====== EXTRACTED TEXT

After reviewing The Urban Kitchen Gardener I’ve gone herb-crazy. The wonderful thing about herbs – besides the flavours – is that they’re usually small, hardy plants that easy for gardeners with even the smallest space and resources to grow. And growing herbs not only provides you with beautiful greenery, it saves you money – a pack of fresh herbs is pushing a pound in most supermarkets.
The good news is, there’s a herb for every spot in your flat. Just check out our handy location guide and get growing…
Via Katlyn Marchbanks, Sharon Dion and Arin F on Pinterest
Basil and coriander can be grown in the same pot (and they taste good together, too!) on your kitchen windowsill. They like lots of light and are very, very thirsty so keep them well watered from the kitchen tap.
Via Anneli Saks and Linds with an e on Pinterest
Conversely, parsley barely needs any direct light at all. Use it to add a little green to the gloomier corners of your flat.
Via Monika Ambre and Sonet Providence on Pinterest
Chilli plants need lots of light and warmth, so keep them on a window sill in a room that’s often heated, such as your bedroom. Water them well to bring a little horticultural heat to the boudoir.

============
====== MATERIAL PROVIDED

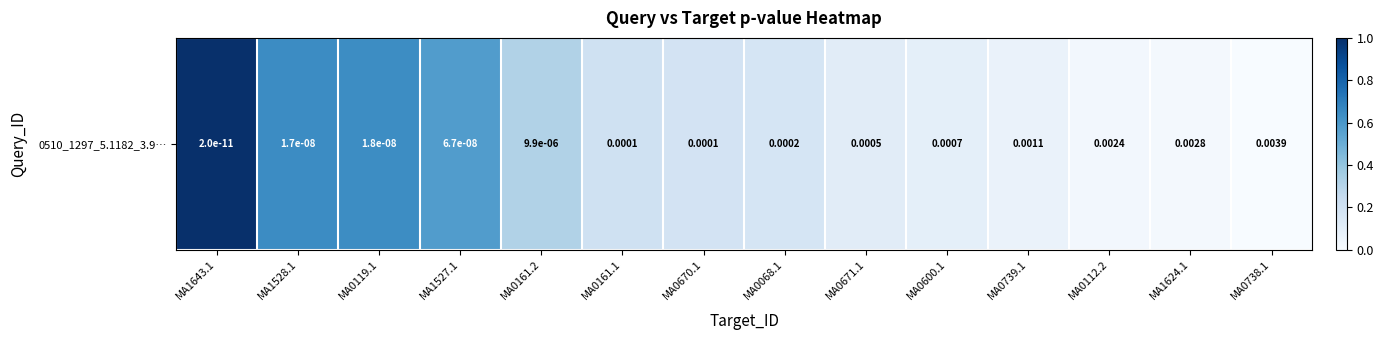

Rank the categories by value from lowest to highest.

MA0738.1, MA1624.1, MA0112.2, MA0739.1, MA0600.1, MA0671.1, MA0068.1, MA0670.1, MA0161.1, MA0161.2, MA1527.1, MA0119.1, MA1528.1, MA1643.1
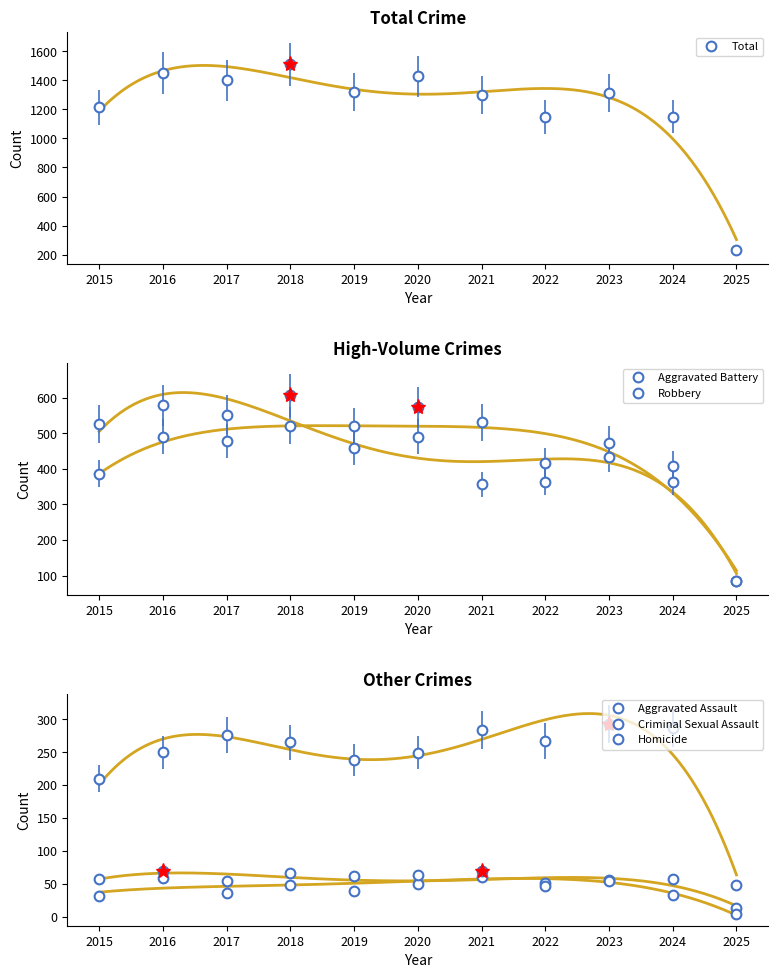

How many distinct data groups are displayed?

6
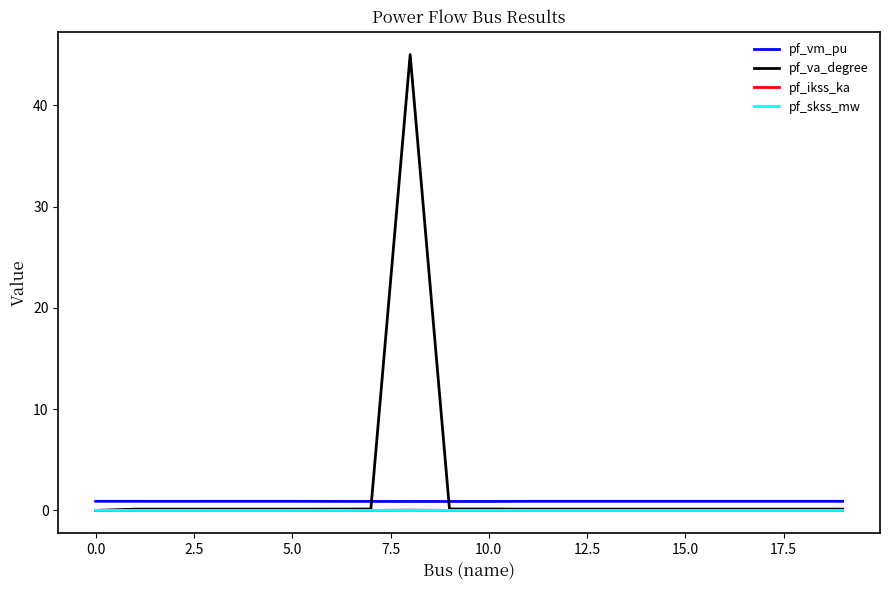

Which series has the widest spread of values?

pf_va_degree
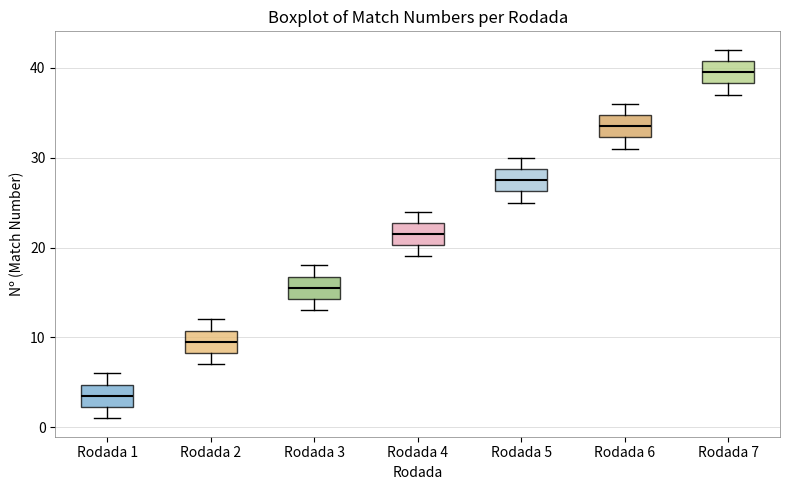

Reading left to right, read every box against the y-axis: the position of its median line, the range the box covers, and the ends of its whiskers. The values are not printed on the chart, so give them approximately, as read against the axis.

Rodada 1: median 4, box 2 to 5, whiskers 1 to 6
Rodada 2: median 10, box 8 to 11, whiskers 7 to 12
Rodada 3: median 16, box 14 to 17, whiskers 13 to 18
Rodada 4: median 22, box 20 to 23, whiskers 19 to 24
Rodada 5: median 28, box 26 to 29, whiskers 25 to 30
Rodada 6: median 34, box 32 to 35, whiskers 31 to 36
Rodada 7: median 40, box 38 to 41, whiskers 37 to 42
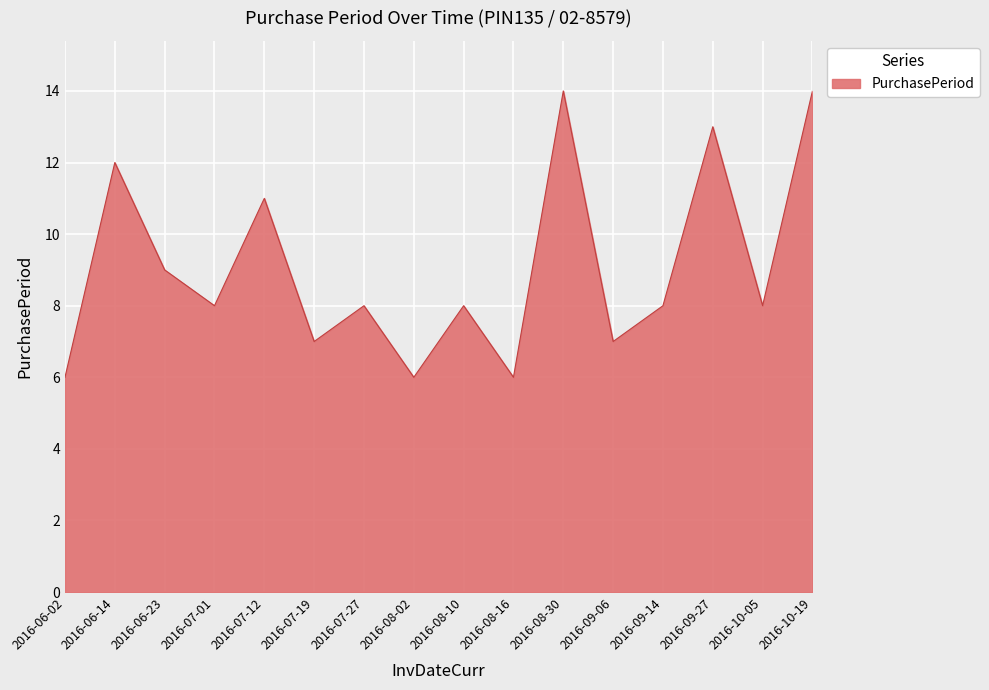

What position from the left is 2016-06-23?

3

============

=== TO-DO ITEM A ===
Copy the whole chart listing above word for word, omitting every picture line.
=== TO-DO ITEM B ===
Continue the article on growing herbs around a flat, starting after its final paragraph about chilli plants.

=== FINAL ANSWER A ===
Rank the categories by value from lowest to highest.

MA0738.1, MA1624.1, MA0112.2, MA0739.1, MA0600.1, MA0671.1, MA0068.1, MA0670.1, MA0161.1, MA0161.2, MA1527.1, MA0119.1, MA1528.1, MA1643.1

How many distinct data groups are displayed?

6

Which series has the widest spread of values?

pf_va_degree

Reading left to right, read every box against the y-axis: the position of its median line, the range the box covers, and the ends of its whiskers. The values are not printed on the chart, so give them approximately, as read against the axis.

Rodada 1: median 4, box 2 to 5, whiskers 1 to 6
Rodada 2: median 10, box 8 to 11, whiskers 7 to 12
Rodada 3: median 16, box 14 to 17, whiskers 13 to 18
Rodada 4: median 22, box 20 to 23, whiskers 19 to 24
Rodada 5: median 28, box 26 to 29, whiskers 25 to 30
Rodada 6: median 34, box 32 to 35, whiskers 31 to 36
Rodada 7: median 40, box 38 to 41, whiskers 37 to 42

What position from the left is 2016-06-23?

3

=== FINAL ANSWER B ===
Via Softness and Eric Crumley on Pinterest
Most balconies, believe it or not, are full of shady spots. Luckily these are perfect for mint which doesn’t like direct sunlight. Mint can also withstand the wind and loves the rain so it will flourish even if your balcony is taking a battering in these storms. And lastly, mint is one of those plants which actually works best in a pot – it grows as rampantly as a weed otherwise.
Via Noel Dandes and Ivy Chippendale on Pinterest
A mediterrenean herb like rosemary doesn’t need too much water and can grow in pretty tough conditions. It does, however, like a bit of sun and warmth so plant it in a pot up against a wall that gets lots of light – the wall will continue to release heat even after the sun’s gone down.
Via Barb Alton and Rosa Yan on Pinterest
Balcony, wall or garden fence:
If you’re super short of space, why not grow vertically? Taller herbs like dill grow upright and using just a bit of wire or some bamboo sticks you can train them to trail up your balcony or garden fence
By Hannah Bass.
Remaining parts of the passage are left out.